King was named SEC Player of the Year and First Team All-American in all three of his collegiate seasons; additionally, he still holds the highest scoring average in UT basketball history at 25.8 points per game. King also led the SEC in rebounds for two seasons with a career average of 13.2 per game.

Bernard King ranks as the Vol’s second all-time leading scorer with 1,962 points. He was selected 7th overall in the 1977 NBA Draft by the New York Nets (who later became the New Jersey Nets).

During his rookie season (1977-78), King set a franchise record for most points scored in a season with 1,909. At 6’7″ and 205 pounds, King epitomized the NBA small forward of the 1980s. King was known as a tremendous scorer, leading the NBA in 1985 with 32.9 points per game.

During the 1983-84 season, he would surpass his rookie record with a 2,027-point season, earning the first of his back-to-back All-NBA selections. King would also be chosen three times to play in the NBA All-Star Game.

In 1984, as a New York Knick, King made history by becoming the first player in twenty years to score at least 50 points in consecutive games.
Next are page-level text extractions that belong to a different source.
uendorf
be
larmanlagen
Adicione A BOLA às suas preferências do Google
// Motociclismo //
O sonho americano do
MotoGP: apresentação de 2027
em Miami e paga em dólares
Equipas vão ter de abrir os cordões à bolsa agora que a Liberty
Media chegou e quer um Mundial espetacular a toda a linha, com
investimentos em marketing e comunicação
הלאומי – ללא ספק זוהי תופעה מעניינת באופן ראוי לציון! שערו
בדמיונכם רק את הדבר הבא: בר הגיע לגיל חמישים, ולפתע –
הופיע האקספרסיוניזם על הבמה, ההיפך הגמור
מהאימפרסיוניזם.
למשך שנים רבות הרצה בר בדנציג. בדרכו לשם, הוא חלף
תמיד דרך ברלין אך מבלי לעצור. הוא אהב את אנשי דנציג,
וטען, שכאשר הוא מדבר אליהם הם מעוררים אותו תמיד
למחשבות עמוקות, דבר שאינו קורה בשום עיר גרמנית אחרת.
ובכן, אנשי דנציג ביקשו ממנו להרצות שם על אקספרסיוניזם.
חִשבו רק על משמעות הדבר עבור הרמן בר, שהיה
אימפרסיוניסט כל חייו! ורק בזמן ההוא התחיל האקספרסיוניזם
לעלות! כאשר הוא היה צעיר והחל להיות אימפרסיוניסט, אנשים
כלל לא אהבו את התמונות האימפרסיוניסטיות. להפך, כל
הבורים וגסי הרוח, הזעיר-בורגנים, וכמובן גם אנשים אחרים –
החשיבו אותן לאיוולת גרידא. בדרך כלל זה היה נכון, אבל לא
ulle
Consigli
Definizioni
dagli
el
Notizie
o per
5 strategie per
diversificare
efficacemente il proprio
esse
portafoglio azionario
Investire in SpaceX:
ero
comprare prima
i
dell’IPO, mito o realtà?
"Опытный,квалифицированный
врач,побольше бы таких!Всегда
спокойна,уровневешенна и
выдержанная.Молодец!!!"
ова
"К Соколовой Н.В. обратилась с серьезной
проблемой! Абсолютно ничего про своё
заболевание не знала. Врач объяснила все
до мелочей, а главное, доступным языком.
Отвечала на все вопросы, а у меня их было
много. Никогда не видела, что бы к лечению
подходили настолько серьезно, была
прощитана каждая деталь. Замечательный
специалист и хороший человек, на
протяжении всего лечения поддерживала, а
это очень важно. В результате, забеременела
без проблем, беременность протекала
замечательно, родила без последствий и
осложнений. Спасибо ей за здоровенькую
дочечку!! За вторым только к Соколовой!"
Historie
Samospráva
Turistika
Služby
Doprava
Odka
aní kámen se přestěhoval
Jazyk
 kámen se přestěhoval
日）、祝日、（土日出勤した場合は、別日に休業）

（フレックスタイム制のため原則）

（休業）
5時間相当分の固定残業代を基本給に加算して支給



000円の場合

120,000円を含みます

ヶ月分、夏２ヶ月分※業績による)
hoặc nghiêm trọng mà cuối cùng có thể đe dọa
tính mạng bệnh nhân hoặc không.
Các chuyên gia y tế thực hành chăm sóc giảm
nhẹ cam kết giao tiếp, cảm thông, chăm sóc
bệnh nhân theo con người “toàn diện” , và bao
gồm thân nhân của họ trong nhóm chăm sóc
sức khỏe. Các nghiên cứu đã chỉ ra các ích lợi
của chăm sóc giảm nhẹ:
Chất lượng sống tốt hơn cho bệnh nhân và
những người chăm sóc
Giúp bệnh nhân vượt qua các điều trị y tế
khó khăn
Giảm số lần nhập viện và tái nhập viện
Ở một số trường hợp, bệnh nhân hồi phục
The next season, still with the Knicks, he became just the tenth player in NBA history to score more than 60 points in a single game.

At the peak of his career, however, King suffered a devastating knee injury. It required major reconstruction and caused King to miss the entire ’85-’86 season and all but the final six games of the ’86-’87 campaign. Despite averaging 22.7 points per game during his first six games back, he was traded to the Washington Bullets where he raised his scoring average each year and returned to the All-Star Game in 1991, his final full season in the NBA.
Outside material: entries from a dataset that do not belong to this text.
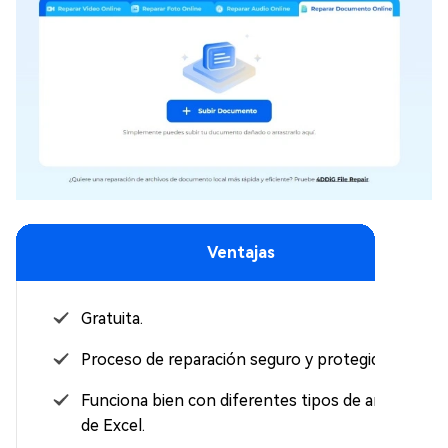
Ventajas
Gratuita.
Proceso de reparación seguro y protegido.
Funciona bien con diferentes tipos de archivos
de Excel.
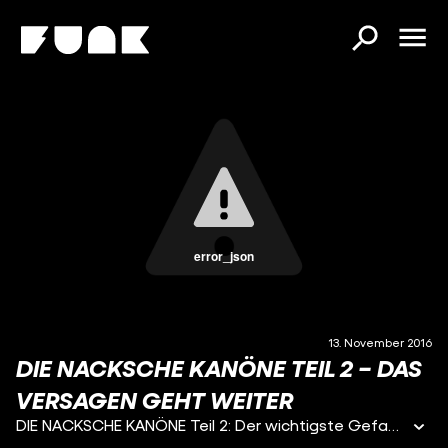
error_json
13. November 2016
DIE NACKSCHE KANÖNE TEIL 2 – DAS
VERSAGEN GEHT WEITER
DIE NACKSCHE KANÖNE Teil 2: Der wichtigste Gefangene Deutschlands will sich das Leben nehmen und niemand merkt's. Wie konnte Al-Bakr sterben? Hier die ganze Wahrheit. #NackscheKanöne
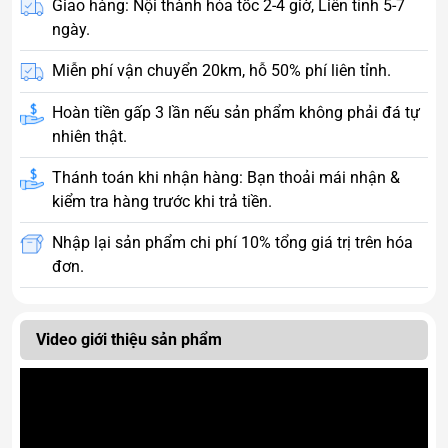
Giao hàng: Nội thành hỏa tốc 2-4 giờ, Liên tỉnh 5-7
ngày.
Miễn phí vận chuyển 20km, hỗ 50% phí liên tỉnh.
Hoàn tiền gấp 3 lần nếu sản phẩm không phải đá tự
nhiên thật.
Thánh toán khi nhận hàng: Bạn thoải mái nhận &
kiểm tra hàng trước khi trả tiền.
Nhập lại sản phẩm chi phí 10% tổng giá trị trên hóa
đơn.
Video giới thiệu sản phẩm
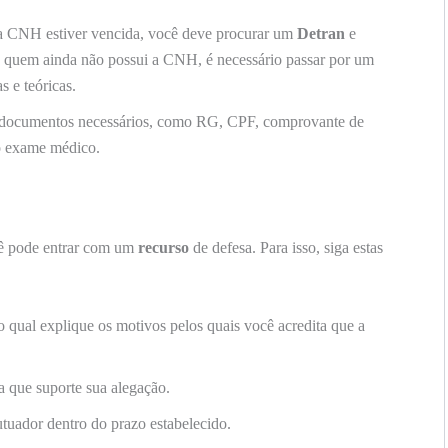
a CNH estiver vencida, você deve procurar um
Detran
e
a quem ainda não possui a CNH, é necessário passar por um
s e teóricas.
documentos necessários, como RG, CPF, comprovante de
 o exame médico.
ocê pode entrar com um
recurso
de defesa. Para isso, siga estas
 qual explique os motivos pelos quais você acredita que a
a que suporte sua alegação.
utuador dentro do prazo estabelecido.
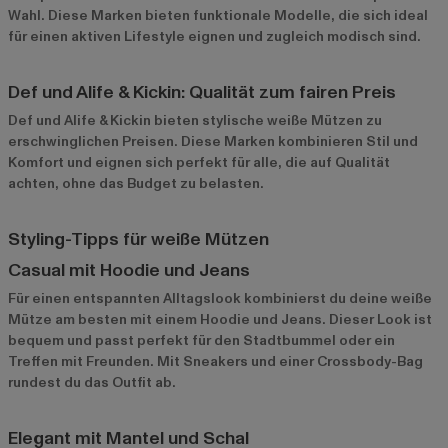
Wahl. Diese Marken bieten funktionale Modelle, die sich ideal
für einen aktiven Lifestyle eignen und zugleich modisch sind.
Def und Alife & Kickin: Qualität zum fairen Preis
Def
und
Alife & Kickin
bieten stylische weiße Mützen zu
erschwinglichen Preisen. Diese Marken kombinieren Stil und
Komfort und eignen sich perfekt für alle, die auf Qualität
achten, ohne das Budget zu belasten.
Styling-Tipps für weiße Mützen
Casual mit Hoodie und Jeans
Für einen entspannten Alltagslook kombinierst du deine weiße
Mütze am besten mit einem Hoodie und Jeans. Dieser Look ist
bequem und passt perfekt für den Stadtbummel oder ein
Treffen mit Freunden. Mit Sneakers und einer Crossbody-Bag
rundest du das Outfit ab.
Elegant mit Mantel und Schal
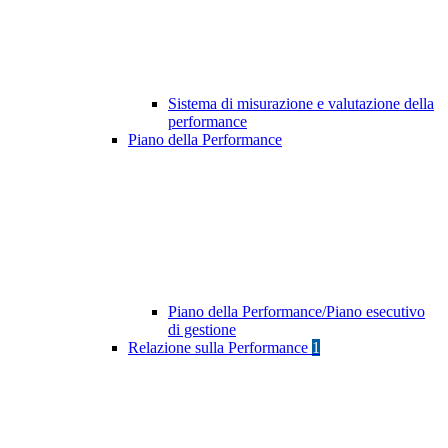
Sistema di misurazione e valutazione della
performance
Piano della Performance
Piano della Performance/Piano esecutivo
di gestione
Relazione sulla Performance
1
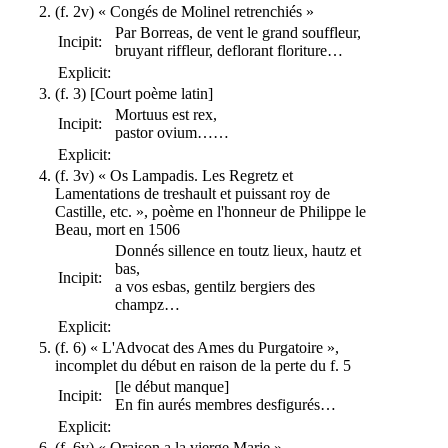
(f. 2v) « Congés de Molinel retrenchiés »
Par Borreas, de vent le grand souffleur,
Incipit:
bruyant riffleur, deflorant floriture…
Explicit:
(f. 3) [Court poème latin]
Mortuus est rex,
Incipit:
pastor ovium……
Explicit:
(f. 3v) « Os Lampadis. Les Regretz et
Lamentations de treshault et puissant roy de
Castille, etc. », poème en l'honneur de Philippe le
Beau, mort en 1506
Donnés sillence en toutz lieux, hautz et
bas,
Incipit:
a vos esbas, gentilz bergiers des
champz…
Explicit:
(f. 6) « L'Advocat des Ames du Purgatoire »,
incomplet du début en raison de la perte du f. 5
[le début manque]
Incipit:
En fin aurés membres desfigurés…
Explicit:
(f. 6v) « Oraison a la vierge Marie »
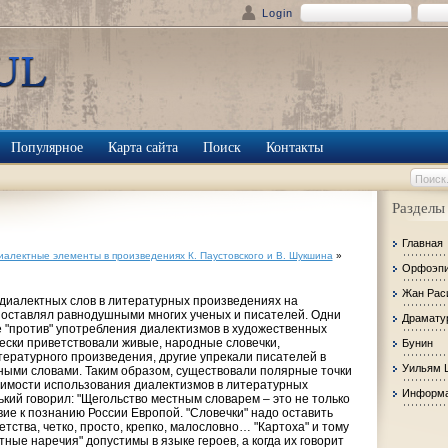
Login
Популярное
Карта сайта
Поиск
Контакты
Разделы
Главная
иалектные элементы в произведениях К. Паустовского и В. Шукшина
»
Орфоэп
Жан Рас
диалектных слов в литературных произведениях на
 оставлял равнодушными многих ученых и писателей. Одни
Драмату
ие "против" употребления диалектизмов в художественных
ески приветствовали живые, народные словечки,
Бунин
ературного произведения, другие упрекали писателей в
Уильям 
ыми словами. Таким образом, существовали полярные точки
тимости использования диалектизмов в литературных
Информа
ький говорил: "Щегольство местным словарем – это не только
вие к познанию России Европой. "Словечки" надо оставить
етства, четко, просто, крепко, малословно… "Картоха" и тому
ые наречия" допустимы в языке героев, а когда их говорит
After a year-and-a-half hiatus and a brief 32-game stint with the New Jersey Nets at the end of the ’93 season, knee problems forced King into retirement.

He retired with 19,665 points in 874 games, for an average of 22.5 points per game during his career. In 2004, King was nominated for election into the Naismith Basketball Hall of Fame. He was officially inducted in 2013. King currently works as a part time broadcaster on NBA TV and the MSG Network.